Posts Tagged ‘maˈkɛdɔnski’

Ralf’s Macedonian dictionary

Saturday, April 24th, 2010

Let me explain how I create Ralf's Macedonian dictionary:

1. Get spelling dictionary, license is GPLv2.

2. Convert mk_MK.dic from cp1251 to UTF-8 via Ubuntu terminal:

am3msi@am3msi-desktop:~/Documents/201004/macedonian-dictionary$ iconv -f cp1251 -t UTF-8 macedonian-utf8.dic

3. Convert mk_MK.aff

am3msi@am3msi-desktop:~/Documents/201004/macedonian-dictionary$ iconv -f cp1251 -t UTF-8 macedonian-utf8.aff

4. Changing the first line of the file macedonian-utf8.aff from SET microsoft-cp1251 to SET UTF-8 with gedit.

5. The unmunch command wouldn’t bring additional Macedonian words.

6. Adding <lexicon> tags to the file macedonian-utf8.dic (<lexicon> at the beginning of the file; </lexicon> at the end of the file).

7. Generating .xml file:

am3msi@am3msi-desktop:~/Documents/201004/macedonian-dictionary$ saxonb-xslt -ext:on -s:macedonian-utf8.dic -xsl:'http://spirit.blau.in/simon/files/2010/04/create-xml-file.xsl' -o:macedonian.xml

8. Thinking about the style-sheet improve-macedonian-dictionary.xsl. This style-sheet should contain the language tag mk. The grapheme-to-phoneme conversion should follow this table.
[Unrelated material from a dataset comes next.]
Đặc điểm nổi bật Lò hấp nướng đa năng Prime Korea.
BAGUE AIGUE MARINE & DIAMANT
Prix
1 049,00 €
Great:

“Macedonian orthography is consistent and phonemic in practice, an approximation of the principle of one grapheme per phoneme. A principle represented by Adelung’s saying, “write as you speak and read as it is written” („пишувај како што зборуваш и читај како што е напишано“).”
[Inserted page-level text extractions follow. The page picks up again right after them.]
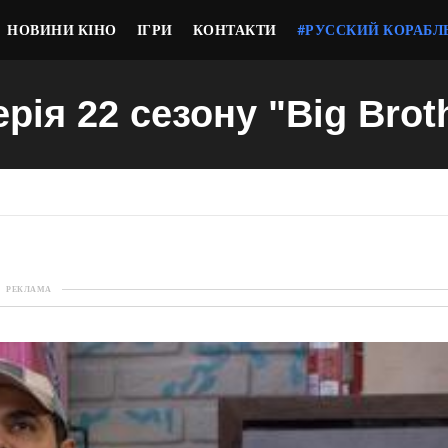
НОВИНИ КІНО
ІГРИ
КОНТАКТИ
#РУССКИЙ КОРАБЛ
ерія 22 сезону "Big Brot
РЕКЛАМА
This means that Ralf's Macedonian dictionary shouldn’t be too bad.

9. Generating <phoneme> elements via Ubuntu terminal:

am3msi@am3msi-desktop:~/Documents/201004/macedonian-dictionary$ saxonb-xslt -ext:on -s:macedonian.xml -xsl:'improve-macedonian-dictionary.xsl' -o:macedonian-dictionary.xml

10. Download Ralf's Macedonian dictionary, and import it into simon. Take a look at the Shadow Vocabulary:

macedonian

Word column: Macedonian words
Pronunciation column: Corresponding SAMPA pronunciation

11. It should be possible to train the word геометриска:

train-macedonian-word

At the moment, I am not able to record this word because my sound configuration has to be adjusted. But the important thing is: You should be able to get some initial recognition results with Ralf's Macedonian dictionary. It would be nice if somebody used Ralf's Macedonian dictionary for training of some Macedonian words. I would like to know whether the Macedonian/Cyrillic alphabet causes issues with HTK or not. My guess is that it works, but I haven’t tested it.